# What School Will You Attend in Fall '08?



## louvonsalome (Apr 4, 2008)

Hey, thought I'd start up a new thread where all admitted students who have made their final decisions about what film MFA program they will attend in Fall of 2008 can meet/discuss/get to know each other beforehand.

So, where will you be attending in Fall '08?


----------



## dharmagirl (Apr 4, 2008)

Thanks for starting this, louv.  I was just about to do the same.

I'll be at UCLA for Screenwriting.  You?


----------



## louvonsalome (Apr 4, 2008)

Alas, no final answer for me yet dharmagirl...still waitin'. But I'd still very much like to talk about this, especially since I plan on making films regardless of school admissions, and it's always good to get to know talented filmmakers in the area, etc.

Congratulations on UCLA! That's a great program.


----------



## birdman78 (Apr 4, 2008)

AMAZING HOW THIS fORUM WAS CREATED A COUPLE OF WEEKS AGO ALREADY. I bet you this is gonna be the hot topic for the next 4 weeks or so. 
I got accepted to Columbia and am waiting to hear back from Chapman and AFI. Unfortunately the deadline for the Columbia decision is April 16th... 
I've called and tried to get that deadline postponed so i can hear back from the other schools, haven't gotten an answer on that one yet. 

It might have to come to putting down a deposit (I think it's 800$ in Columbia's case) and just biting the bullet in case plans change. 
It suck but I guess it's a drop in the bucket compared to what's coming. 

Thoughts on that issue?


----------



## louvonsalome (Apr 4, 2008)

whoa, sorry, my bad...I didn't see any forums like this one, for students who know for sure where they're going.
****************
▸ Activities
a: Check each statement against the Fall '08 school thread and answer yes or no, quoting the words that decide it: (i) dharmagirl will study screenwriting at UCLA; (ii) birdman78 has already heard back from AFI; (iii) louvonsalome has settled on a program.
b: Pick up the Fall '08 school thread right after its last sentence.

▸ Dataset excerpt
****************
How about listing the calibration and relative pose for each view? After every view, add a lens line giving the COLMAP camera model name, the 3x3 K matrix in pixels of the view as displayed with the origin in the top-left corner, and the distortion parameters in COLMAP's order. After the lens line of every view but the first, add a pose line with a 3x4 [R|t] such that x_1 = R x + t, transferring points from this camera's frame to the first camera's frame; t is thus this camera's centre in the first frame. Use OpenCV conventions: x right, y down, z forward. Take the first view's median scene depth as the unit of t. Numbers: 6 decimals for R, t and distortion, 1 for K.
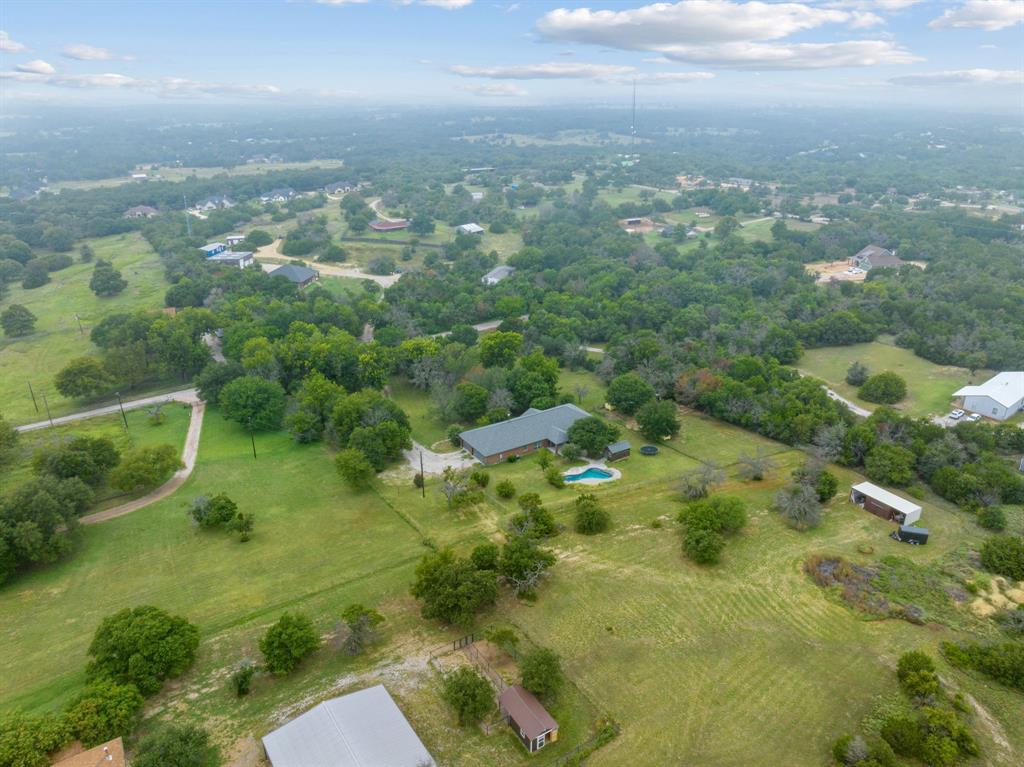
lens RADIAL K [[735.9, 0, 512.0], [0, 735.9, 383.5], [0, 0, 1]] dist [-0.044087, -0.000504]
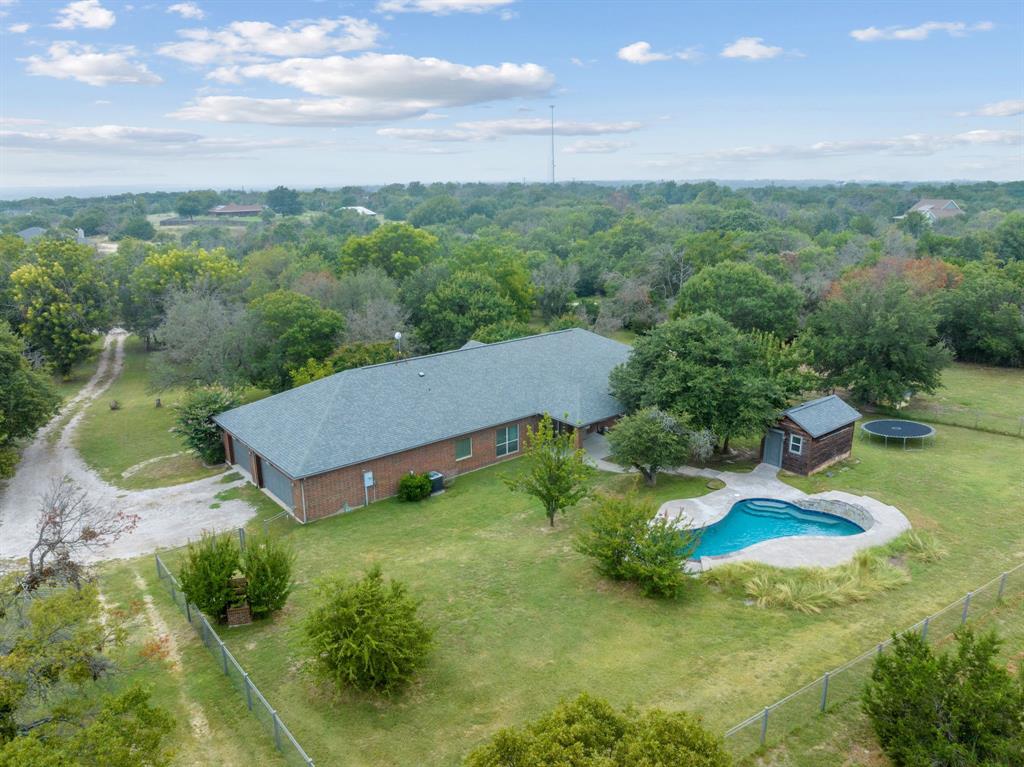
****************
▸ Solved tasks
a:
(i) Yes: "I'll be at UCLA for Screenwriting."
(ii) No: "I got accepted to Columbia and am waiting to hear back from Chapman and AFI."
(iii) No: "Alas, no final answer for me yet dharmagirl...still waitin'."

b:
$800 is a hefty deposit, sheesh. I'd be disappointed to be out so much money if I were waiting to hear about other schools and ended up bailing out of Columbia. I guess, in the end though, you have to go where you think you'll be happiest. I'd wait until last minute to mail your deposit/confirmation, esp. if AFI is going to inform you on Apr. 15th.


----------



## d_lefeb (Apr 10, 2008)

I just sent in my deposit to Columbia today. Yay! Also, the deadline for Columbia was pushed to the 23rd so hopefully you guys will have heard from everywhere by then.


----------



## Bandar Albuliwi (Apr 10, 2008)

Was accepted into NYU's Tisch Asia campus today.  Am waiting to hear back from AFI's Directing program.  Hopefully it'll be any day now.

Birdman, are you waiting on AFI before making a decision like myself?


----------



## louvonsalome (Apr 10, 2008)

Congrats, Bandar!


----------



## birdman78 (Apr 10, 2008)

Congrats Bandar, 

I'm actually waiting to hear back from Chapman and AFI. I'm actually pretty sure, Columbia's better for me than AFI - so really I'm waiting for Chapman. 
Still curious if I got in, though, as I've mentioned before - I have a hunch that AFI will be a no. 

Good luck to you amigo


----------



## Icarus Ascending (Apr 15, 2008)

So I passed on AFI today. It was a hard phone call to make. What a wonderful school.

Looks like I've narrowed it to two: USC or UCLA. My guess is, I'll be joining A Plan Unfurled, Placebo, and, of course, Jayimess, as a Screenwriting Trojan in the Fall. And, sad though I am for AFI, I'm getting psyched about USC...

Good luck to next year's Fellows! Invite me to share the hills with you.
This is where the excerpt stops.